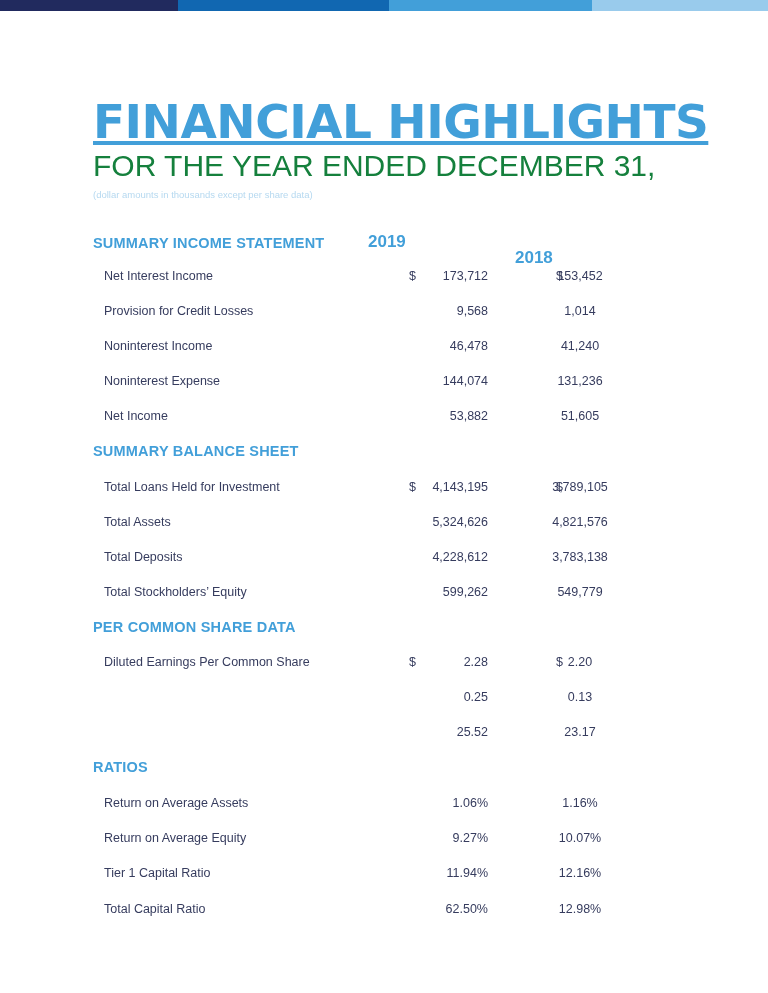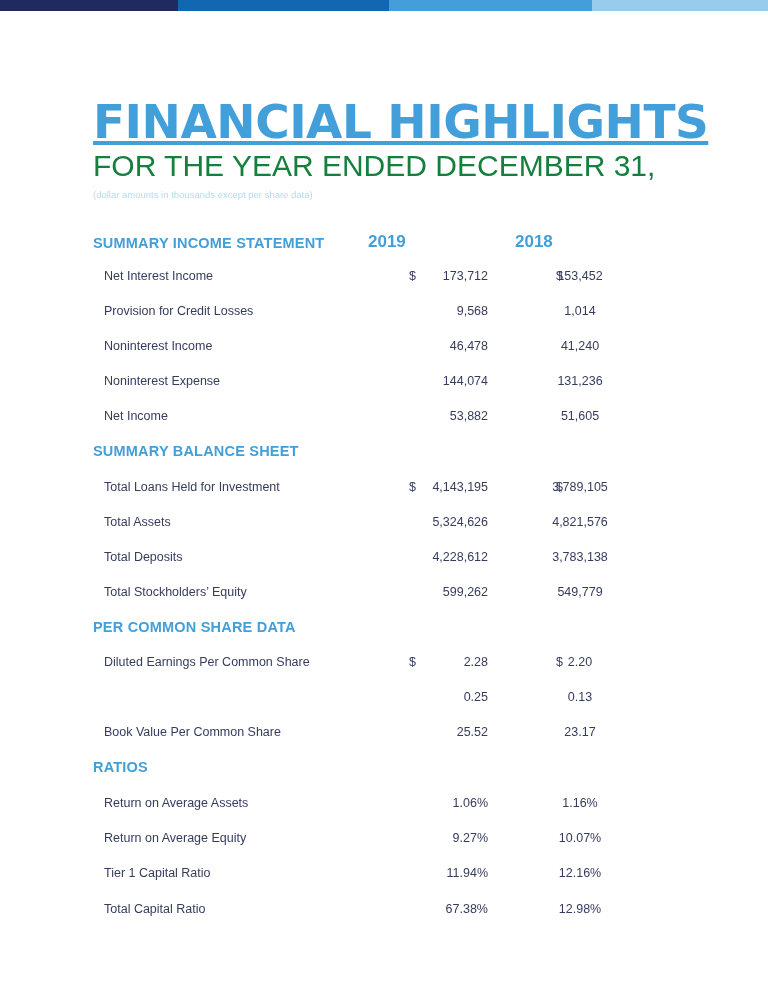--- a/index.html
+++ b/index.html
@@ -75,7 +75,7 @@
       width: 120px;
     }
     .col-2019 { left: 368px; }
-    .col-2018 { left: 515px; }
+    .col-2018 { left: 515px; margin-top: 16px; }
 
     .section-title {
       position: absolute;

--

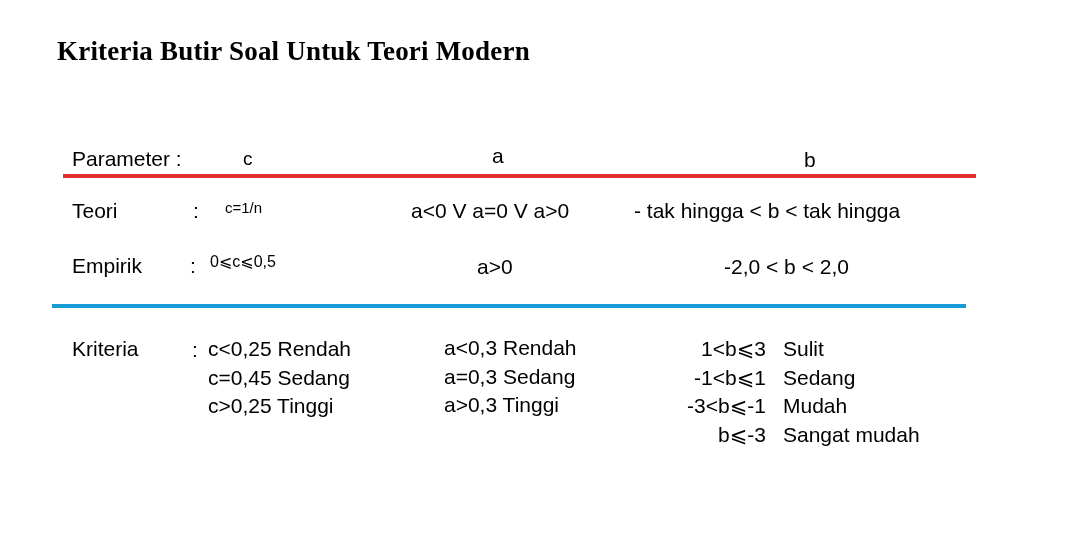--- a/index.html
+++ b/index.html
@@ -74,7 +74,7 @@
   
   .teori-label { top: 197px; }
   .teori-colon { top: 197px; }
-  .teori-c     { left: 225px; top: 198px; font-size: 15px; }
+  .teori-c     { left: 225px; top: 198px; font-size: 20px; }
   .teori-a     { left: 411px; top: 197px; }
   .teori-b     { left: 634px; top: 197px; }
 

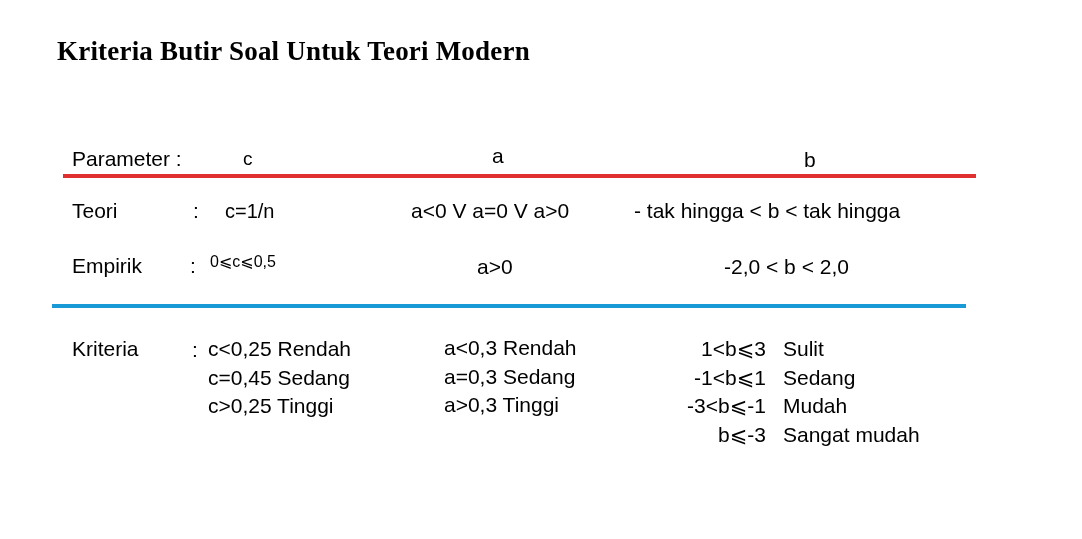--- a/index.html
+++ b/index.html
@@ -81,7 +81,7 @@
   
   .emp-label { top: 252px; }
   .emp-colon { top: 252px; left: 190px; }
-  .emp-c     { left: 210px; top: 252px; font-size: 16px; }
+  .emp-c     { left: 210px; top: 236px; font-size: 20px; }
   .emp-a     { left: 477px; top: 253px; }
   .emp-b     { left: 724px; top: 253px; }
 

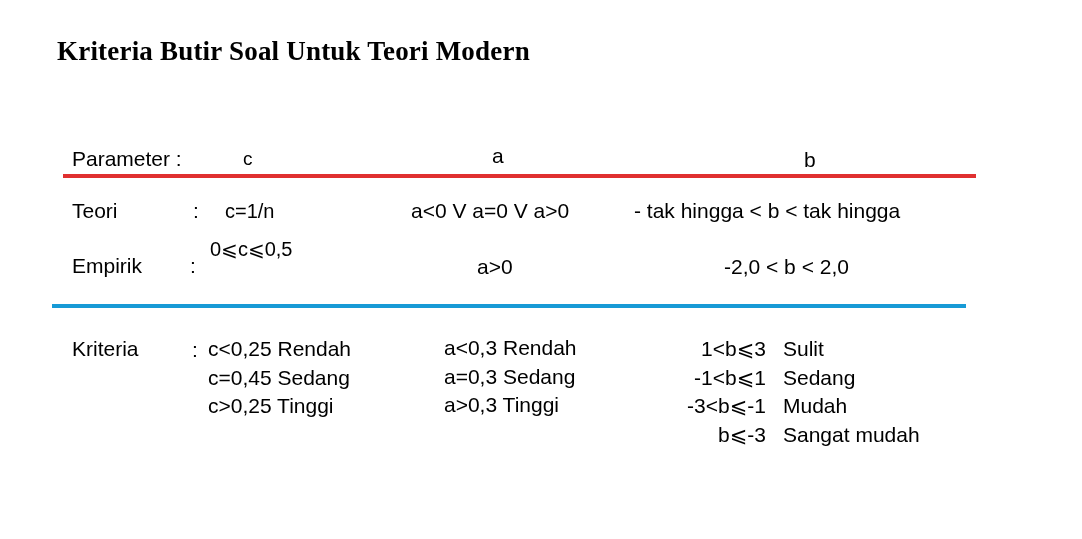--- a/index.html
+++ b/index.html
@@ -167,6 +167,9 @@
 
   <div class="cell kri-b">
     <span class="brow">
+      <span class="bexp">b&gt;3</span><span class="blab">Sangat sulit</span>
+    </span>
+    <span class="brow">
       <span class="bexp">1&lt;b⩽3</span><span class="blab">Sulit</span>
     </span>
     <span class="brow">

## Requirement
Using the data above, copy exactly the lines from the one containing "-81,7 +81,7 @@" to the one containing "-167,6 +167,9 @@", inclusive. Exclude the pictures.

## Your solution
@@ -81,7 +81,7 @@
   
   .emp-label { top: 252px; }
   .emp-colon { top: 252px; left: 190px; }
-  .emp-c     { left: 210px; top: 252px; font-size: 16px; }
+  .emp-c     { left: 210px; top: 236px; font-size: 20px; }
   .emp-a     { left: 477px; top: 253px; }
   .emp-b     { left: 724px; top: 253px; }
 

--- a/index.html
+++ b/index.html
@@ -167,6 +167,9 @@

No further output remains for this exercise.